Edit the rows below by changing "y-axis" to "vertical axis" wherever it occurs. Leave every other part of the text as it is.

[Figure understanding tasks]
__________________________________________________
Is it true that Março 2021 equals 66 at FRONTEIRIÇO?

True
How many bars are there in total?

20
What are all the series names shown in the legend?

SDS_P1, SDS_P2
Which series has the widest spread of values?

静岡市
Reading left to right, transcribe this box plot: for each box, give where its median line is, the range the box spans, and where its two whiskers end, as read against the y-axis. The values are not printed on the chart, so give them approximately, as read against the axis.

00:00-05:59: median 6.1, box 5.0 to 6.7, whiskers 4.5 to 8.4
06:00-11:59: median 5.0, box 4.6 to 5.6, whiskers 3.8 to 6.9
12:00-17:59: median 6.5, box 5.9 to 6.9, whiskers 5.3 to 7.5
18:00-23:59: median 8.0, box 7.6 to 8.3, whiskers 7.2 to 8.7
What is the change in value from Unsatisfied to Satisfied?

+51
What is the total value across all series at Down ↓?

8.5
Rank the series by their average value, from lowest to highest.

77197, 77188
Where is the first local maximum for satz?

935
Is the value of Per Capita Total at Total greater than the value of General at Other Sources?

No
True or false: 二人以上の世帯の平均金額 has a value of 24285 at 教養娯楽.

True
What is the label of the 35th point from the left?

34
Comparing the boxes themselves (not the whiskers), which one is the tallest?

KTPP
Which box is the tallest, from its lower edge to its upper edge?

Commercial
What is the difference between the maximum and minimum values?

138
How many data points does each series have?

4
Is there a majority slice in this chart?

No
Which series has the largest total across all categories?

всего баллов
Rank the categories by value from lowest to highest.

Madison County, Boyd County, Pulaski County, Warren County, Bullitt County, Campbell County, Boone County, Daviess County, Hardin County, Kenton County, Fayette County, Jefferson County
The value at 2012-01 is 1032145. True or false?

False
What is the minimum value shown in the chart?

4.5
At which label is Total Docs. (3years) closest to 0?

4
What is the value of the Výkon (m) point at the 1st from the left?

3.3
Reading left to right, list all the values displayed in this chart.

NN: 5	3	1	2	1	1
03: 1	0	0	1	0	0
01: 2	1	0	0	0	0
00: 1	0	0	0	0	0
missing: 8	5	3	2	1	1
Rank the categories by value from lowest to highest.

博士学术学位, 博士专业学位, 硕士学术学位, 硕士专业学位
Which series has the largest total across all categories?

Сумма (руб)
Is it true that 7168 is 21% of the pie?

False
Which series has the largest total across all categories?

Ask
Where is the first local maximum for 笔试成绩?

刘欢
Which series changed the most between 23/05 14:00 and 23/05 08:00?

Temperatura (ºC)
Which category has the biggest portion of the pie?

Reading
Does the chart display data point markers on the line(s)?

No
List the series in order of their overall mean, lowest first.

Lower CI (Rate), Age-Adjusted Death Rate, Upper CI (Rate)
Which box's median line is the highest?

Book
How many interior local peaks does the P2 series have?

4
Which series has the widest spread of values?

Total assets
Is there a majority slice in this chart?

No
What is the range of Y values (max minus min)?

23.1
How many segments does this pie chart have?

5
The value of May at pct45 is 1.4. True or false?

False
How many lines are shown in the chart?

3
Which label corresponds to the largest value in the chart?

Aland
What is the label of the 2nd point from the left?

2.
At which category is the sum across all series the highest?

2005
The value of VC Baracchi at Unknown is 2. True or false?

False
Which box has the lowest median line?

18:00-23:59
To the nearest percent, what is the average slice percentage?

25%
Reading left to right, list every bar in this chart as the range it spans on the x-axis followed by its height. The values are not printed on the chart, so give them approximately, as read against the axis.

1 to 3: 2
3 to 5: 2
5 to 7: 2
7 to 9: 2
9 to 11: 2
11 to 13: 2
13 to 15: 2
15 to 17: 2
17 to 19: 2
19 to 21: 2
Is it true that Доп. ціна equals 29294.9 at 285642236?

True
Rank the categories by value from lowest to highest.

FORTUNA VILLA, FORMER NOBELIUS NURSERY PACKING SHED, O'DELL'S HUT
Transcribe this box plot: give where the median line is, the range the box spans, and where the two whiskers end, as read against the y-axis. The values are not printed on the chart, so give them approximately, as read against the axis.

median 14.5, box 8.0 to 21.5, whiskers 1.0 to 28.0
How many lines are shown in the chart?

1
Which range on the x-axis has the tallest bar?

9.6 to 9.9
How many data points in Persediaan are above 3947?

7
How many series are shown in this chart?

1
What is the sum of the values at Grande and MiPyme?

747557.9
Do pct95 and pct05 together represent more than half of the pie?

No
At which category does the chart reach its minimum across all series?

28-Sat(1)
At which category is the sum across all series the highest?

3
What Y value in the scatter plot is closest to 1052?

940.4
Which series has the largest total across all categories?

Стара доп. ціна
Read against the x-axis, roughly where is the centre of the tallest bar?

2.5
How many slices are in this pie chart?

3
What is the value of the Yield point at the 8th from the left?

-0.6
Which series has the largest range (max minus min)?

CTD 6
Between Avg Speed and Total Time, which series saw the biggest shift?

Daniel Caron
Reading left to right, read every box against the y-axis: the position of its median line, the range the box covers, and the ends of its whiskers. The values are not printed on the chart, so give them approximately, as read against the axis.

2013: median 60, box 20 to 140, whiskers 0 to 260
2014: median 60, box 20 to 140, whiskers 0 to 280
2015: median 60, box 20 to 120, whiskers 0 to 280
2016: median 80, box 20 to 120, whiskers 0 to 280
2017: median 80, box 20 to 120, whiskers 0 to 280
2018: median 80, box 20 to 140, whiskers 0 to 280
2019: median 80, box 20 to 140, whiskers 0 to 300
__________________________________________________
--- OUTPUT OF THE TASK ---
Is it true that Março 2021 equals 66 at FRONTEIRIÇO?

True
How many bars are there in total?

20
What are all the series names shown in the legend?

SDS_P1, SDS_P2
Which series has the widest spread of values?

静岡市
Reading left to right, transcribe this box plot: for each box, give where its median line is, the range the box spans, and where its two whiskers end, as read against the vertical axis. The values are not printed on the chart, so give them approximately, as read against the axis.

00:00-05:59: median 6.1, box 5.0 to 6.7, whiskers 4.5 to 8.4
06:00-11:59: median 5.0, box 4.6 to 5.6, whiskers 3.8 to 6.9
12:00-17:59: median 6.5, box 5.9 to 6.9, whiskers 5.3 to 7.5
18:00-23:59: median 8.0, box 7.6 to 8.3, whiskers 7.2 to 8.7
What is the change in value from Unsatisfied to Satisfied?

+51
What is the total value across all series at Down ↓?

8.5
Rank the series by their average value, from lowest to highest.

77197, 77188
Where is the first local maximum for satz?

935
Is the value of Per Capita Total at Total greater than the value of General at Other Sources?

No
True or false: 二人以上の世帯の平均金額 has a value of 24285 at 教養娯楽.

True
What is the label of the 35th point from the left?

34
Comparing the boxes themselves (not the whiskers), which one is the tallest?

KTPP
Which box is the tallest, from its lower edge to its upper edge?

Commercial
What is the difference between the maximum and minimum values?

138
How many data points does each series have?

4
Is there a majority slice in this chart?

No
Which series has the largest total across all categories?

всего баллов
Rank the categories by value from lowest to highest.

Madison County, Boyd County, Pulaski County, Warren County, Bullitt County, Campbell County, Boone County, Daviess County, Hardin County, Kenton County, Fayette County, Jefferson County
The value at 2012-01 is 1032145. True or false?

False
What is the minimum value shown in the chart?

4.5
At which label is Total Docs. (3years) closest to 0?

4
What is the value of the Výkon (m) point at the 1st from the left?

3.3
Reading left to right, list all the values displayed in this chart.

NN: 5	3	1	2	1	1
03: 1	0	0	1	0	0
01: 2	1	0	0	0	0
00: 1	0	0	0	0	0
missing: 8	5	3	2	1	1
Rank the categories by value from lowest to highest.

博士学术学位, 博士专业学位, 硕士学术学位, 硕士专业学位
Which series has the largest total across all categories?

Сумма (руб)
Is it true that 7168 is 21% of the pie?

False
Which series has the largest total across all categories?

Ask
Where is the first local maximum for 笔试成绩?

刘欢
Which series changed the most between 23/05 14:00 and 23/05 08:00?

Temperatura (ºC)
Which category has the biggest portion of the pie?

Reading
Does the chart display data point markers on the line(s)?

No
List the series in order of their overall mean, lowest first.

Lower CI (Rate), Age-Adjusted Death Rate, Upper CI (Rate)
Which box's median line is the highest?

Book
How many interior local peaks does the P2 series have?

4
Which series has the widest spread of values?

Total assets
Is there a majority slice in this chart?

No
What is the range of Y values (max minus min)?

23.1
How many segments does this pie chart have?

5
The value of May at pct45 is 1.4. True or false?

False
How many lines are shown in the chart?

3
Which label corresponds to the largest value in the chart?

Aland
What is the label of the 2nd point from the left?

2.
At which category is the sum across all series the highest?

2005
The value of VC Baracchi at Unknown is 2. True or false?

False
Which box has the lowest median line?

18:00-23:59
To the nearest percent, what is the average slice percentage?

25%
Reading left to right, list every bar in this chart as the range it spans on the x-axis followed by its height. The values are not printed on the chart, so give them approximately, as read against the axis.

1 to 3: 2
3 to 5: 2
5 to 7: 2
7 to 9: 2
9 to 11: 2
11 to 13: 2
13 to 15: 2
15 to 17: 2
17 to 19: 2
19 to 21: 2
Is it true that Доп. ціна equals 29294.9 at 285642236?

True
Rank the categories by value from lowest to highest.

FORTUNA VILLA, FORMER NOBELIUS NURSERY PACKING SHED, O'DELL'S HUT
Transcribe this box plot: give where the median line is, the range the box spans, and where the two whiskers end, as read against the vertical axis. The values are not printed on the chart, so give them approximately, as read against the axis.

median 14.5, box 8.0 to 21.5, whiskers 1.0 to 28.0
How many lines are shown in the chart?

1
Which range on the x-axis has the tallest bar?

9.6 to 9.9
How many data points in Persediaan are above 3947?

7
How many series are shown in this chart?

1
What is the sum of the values at Grande and MiPyme?

747557.9
Do pct95 and pct05 together represent more than half of the pie?

No
At which category does the chart reach its minimum across all series?

28-Sat(1)
At which category is the sum across all series the highest?

3
What Y value in the scatter plot is closest to 1052?

940.4
Which series has the largest total across all categories?

Стара доп. ціна
Read against the x-axis, roughly where is the centre of the tallest bar?

2.5
How many slices are in this pie chart?

3
What is the value of the Yield point at the 8th from the left?

-0.6
Which series has the largest range (max minus min)?

CTD 6
Between Avg Speed and Total Time, which series saw the biggest shift?

Daniel Caron
Reading left to right, read every box against the vertical axis: the position of its median line, the range the box covers, and the ends of its whiskers. The values are not printed on the chart, so give them approximately, as read against the axis.

2013: median 60, box 20 to 140, whiskers 0 to 260
2014: median 60, box 20 to 140, whiskers 0 to 280
2015: median 60, box 20 to 120, whiskers 0 to 280
2016: median 80, box 20 to 120, whiskers 0 to 280
2017: median 80, box 20 to 120, whiskers 0 to 280
2018: median 80, box 20 to 140, whiskers 0 to 280
2019: median 80, box 20 to 140, whiskers 0 to 300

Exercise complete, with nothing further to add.